Jewellery Quarter bar 1000 Trades will next week lift the covers on a mural “the formative historical moments that have helped shape the contemporary Brummie mind” – at least in the view of Jon Bounds, local historian and man behind the Paradise Circus blog.
Bounds, one of the authors of 101 Things Birmingham Gave the World, has selected a series of historical moments that contributed towards making Brummies think as they do today.
Local artist, Helen Miles, utilising pictures from Brumpic and local photographer Tim Cornbill, plus other historical and some more quirky representations of the city’s growth, has created a mural that illustrates the moments selected by Bounds.
The mural, which moves from the Doomsday Book right up to the present day, will be launched at 6.30pm on Thursday 15 September. This is part of a series of activities at 1000 Trades as part of Birmingham Heritage Week.
“Working with Helen, Brumpic and Tim Cornbill to produce the mural has been really exciting, and even more exciting that I haven’t yet seen what they’ve made of the local icons I’ve selected. We might reflect only a small proportion of the multitude of things Birmingham has given the word, but so far 1000 Trades is living up to its name.”
Bounds will be speaking about the inspiration behind the mural at the event, which will also see the gallery space on the upper floor undergo a transformation with ‘New Heritage’, a collection of work by local artist Barbara Gibson, officially launched.
Barbara Gibson is a Photographer and Photo-Researcher whose work is generally concerned with Architecture and Urban Photography. While Gibson has photographed everywhere from Poland to Bolivia, her latest collection focuses on Birmingham. And is displayed as part of the Arts Wall at 1000 Trades, which is curated and managed by Tina Francis – founder of the JQ Open Studios Project.
1000 Trades will also mark Birmingham Heritage Week by hosting Diamonds & Pearls: A Music Tour through the Jewellery Quarter – a music-themed walking tour of the Jewellery Quarter.
Kicking off from 1000 Trades at 2pm on 11 September, it will be led by Jez Collins, founder of the Birmingham Music Archive – with over 20 years of experience as a social and cultural entrepreneur in the creative, and particularly music, industries in Birmingham.
This two-hour walk will reveal some of the hidden stories, spaces and places of Birmingham’s music history and heritage in the Jewellery Quarter, including Robert Plant and a young David Bowie – as well as notorious nightclub owners The Krays.

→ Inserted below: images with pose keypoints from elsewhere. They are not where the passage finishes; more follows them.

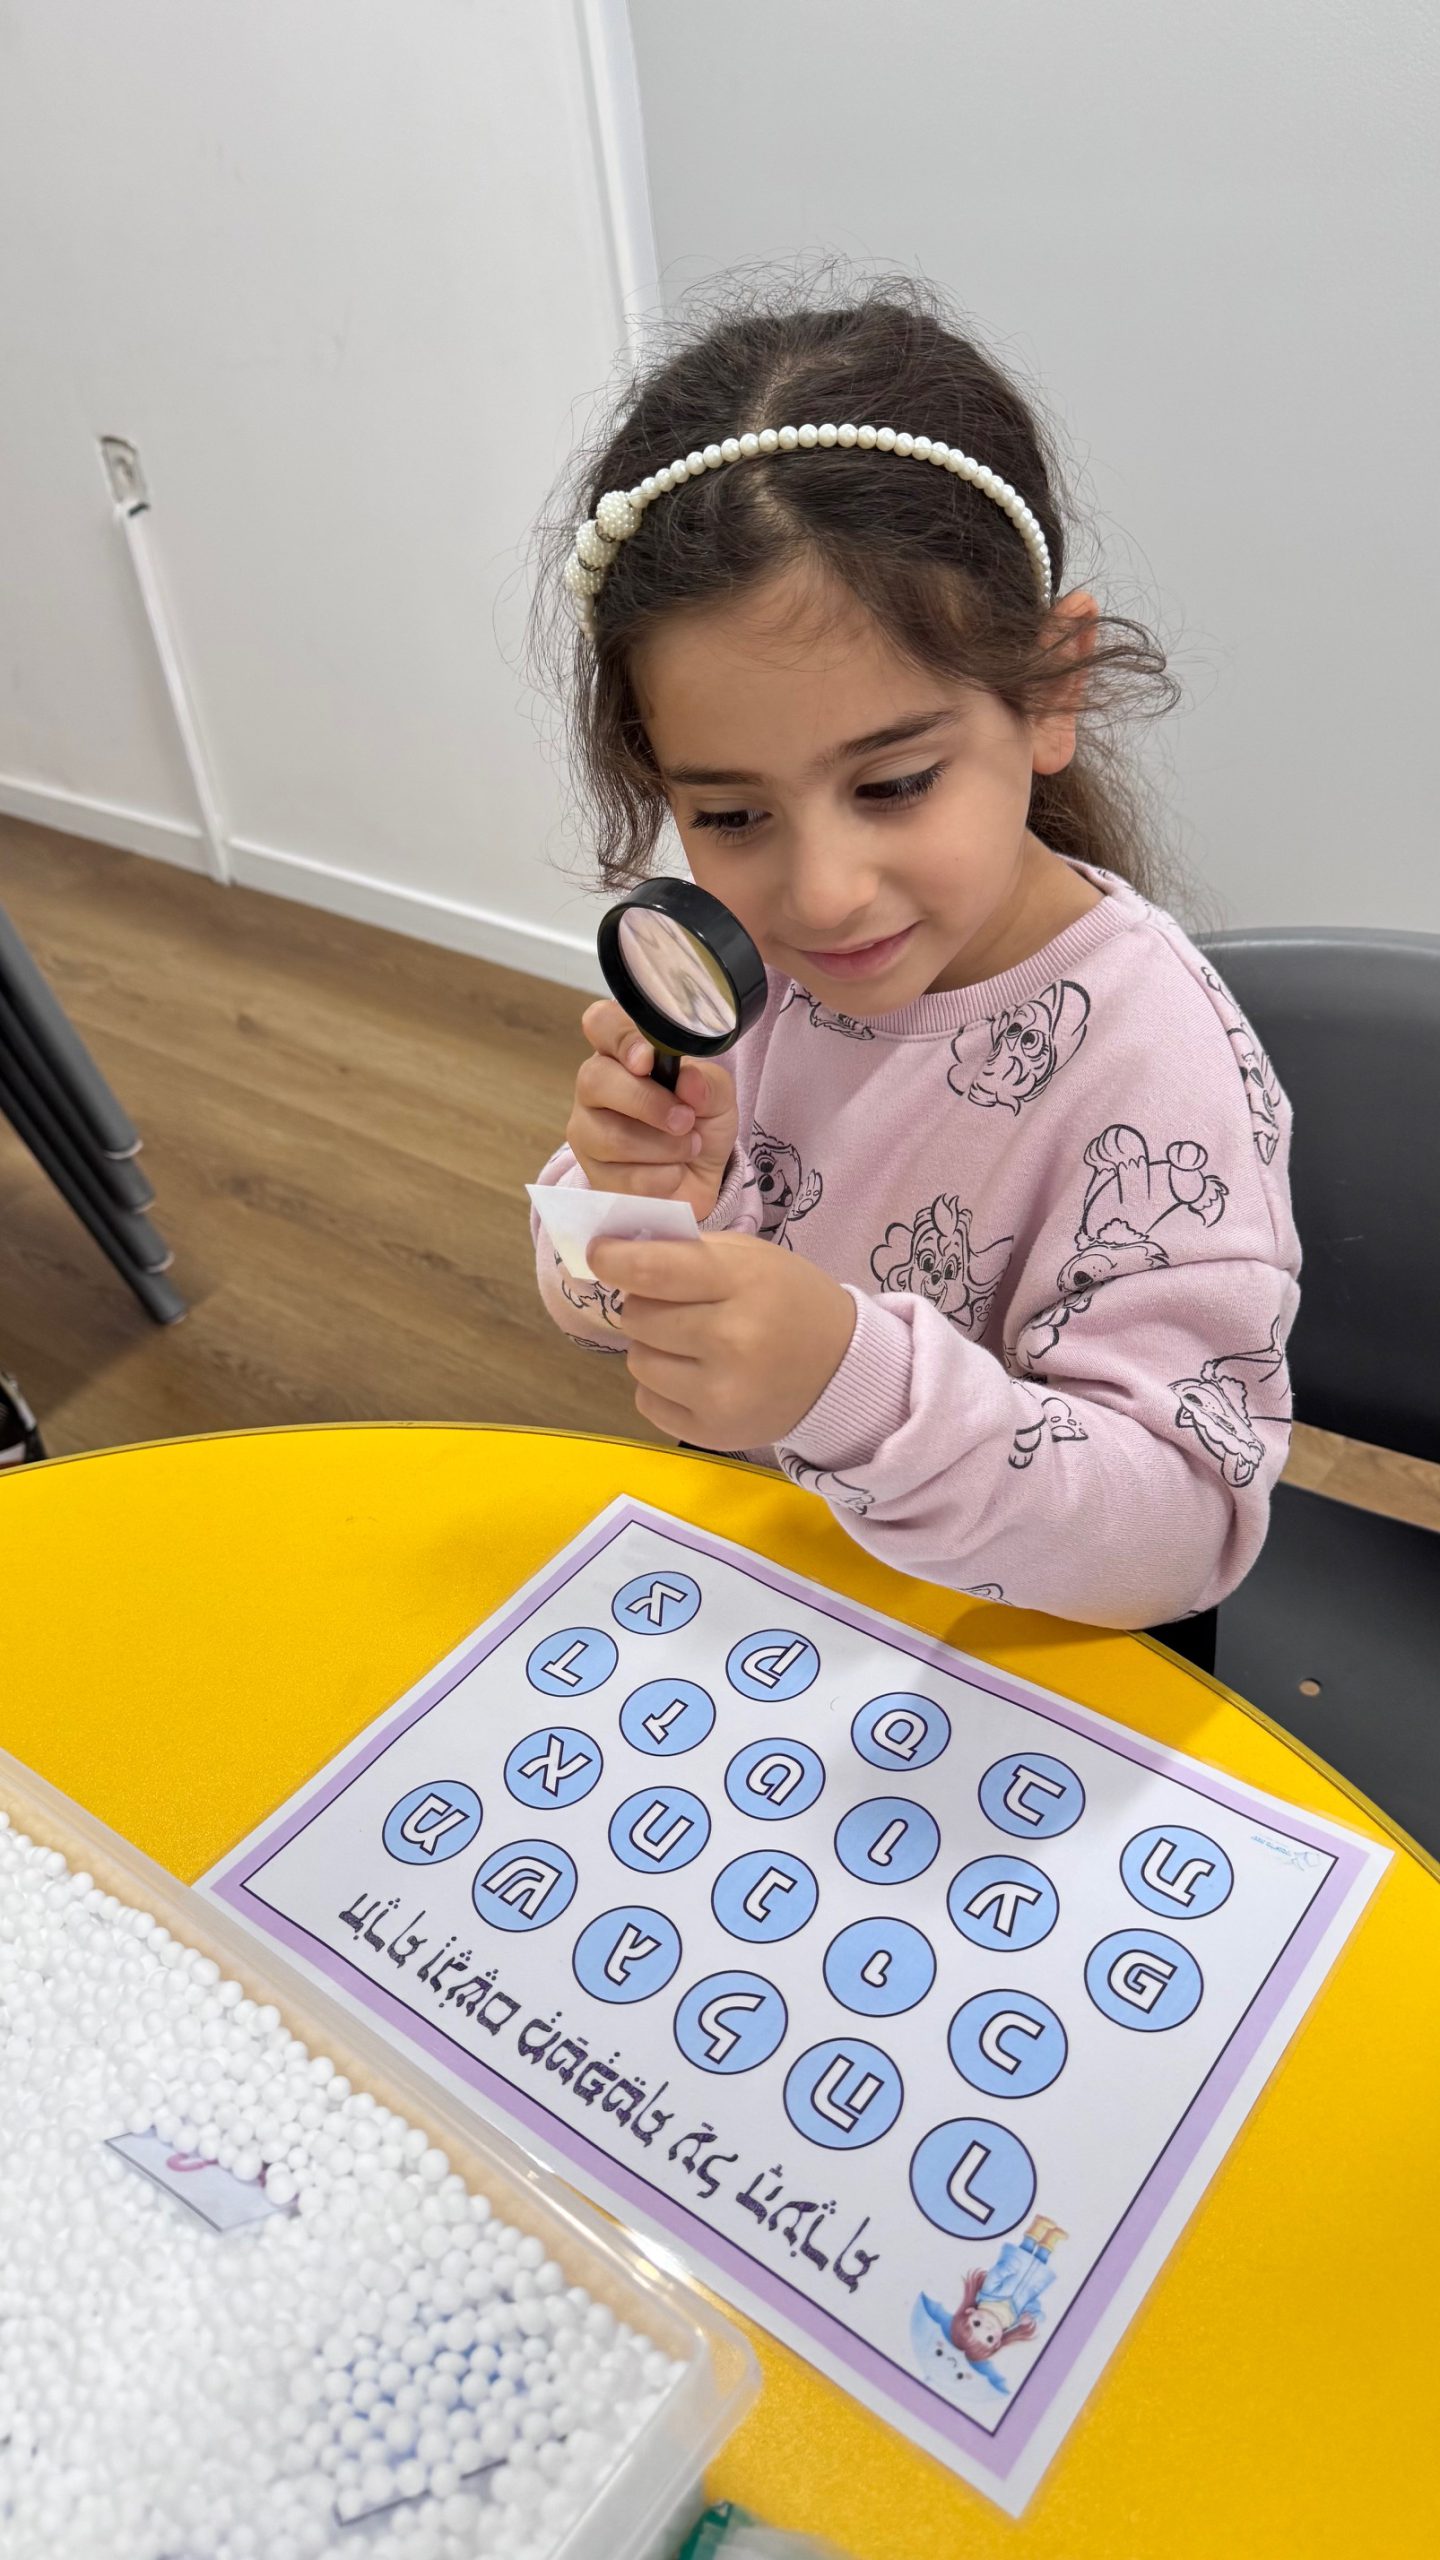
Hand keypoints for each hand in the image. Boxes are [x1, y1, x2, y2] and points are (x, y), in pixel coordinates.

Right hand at [566, 1000, 738, 1222]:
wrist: (701, 1180)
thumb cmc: (700, 1124)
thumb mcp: (718, 1097)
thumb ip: (709, 1083)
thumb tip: (689, 1081)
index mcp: (622, 1053)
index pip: (601, 1023)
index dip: (619, 1037)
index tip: (646, 1060)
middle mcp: (595, 1087)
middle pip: (595, 1080)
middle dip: (648, 1103)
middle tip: (685, 1119)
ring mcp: (587, 1131)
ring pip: (612, 1136)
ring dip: (665, 1146)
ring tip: (689, 1147)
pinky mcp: (593, 1174)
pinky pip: (623, 1176)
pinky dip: (662, 1176)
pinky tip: (673, 1173)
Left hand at [587, 1232, 856, 1448]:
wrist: (841, 1370)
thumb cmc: (788, 1300)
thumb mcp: (751, 1257)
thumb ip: (687, 1251)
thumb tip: (615, 1253)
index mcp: (744, 1284)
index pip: (655, 1271)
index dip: (614, 1260)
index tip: (600, 1255)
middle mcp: (732, 1341)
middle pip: (638, 1317)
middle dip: (645, 1306)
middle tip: (677, 1307)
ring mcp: (722, 1394)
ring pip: (638, 1361)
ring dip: (653, 1348)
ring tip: (690, 1345)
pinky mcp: (713, 1433)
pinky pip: (647, 1401)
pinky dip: (661, 1387)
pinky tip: (695, 1377)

“The Jewellery Quarter is rightly world renowned for it’s high quality craftsmanship and products. And of course where you get factories and businesses you find pubs and clubs to cater to that workforce. What isn’t that well known about the JQ is the significant role it’s venues have played in Birmingham, and in some cases, the UK’s, popular music history. On this walk we’ll visit the site where a young David Bowie helped bring together one of the great Birmingham bands and where years later an infamous pitched battle broke out at a Cockney Rejects gig. We’ll take in the hedonistic house scene, the glamorous New Romantic’s and travel back to the 60s when a mobile pie shack was THE place to be seen”.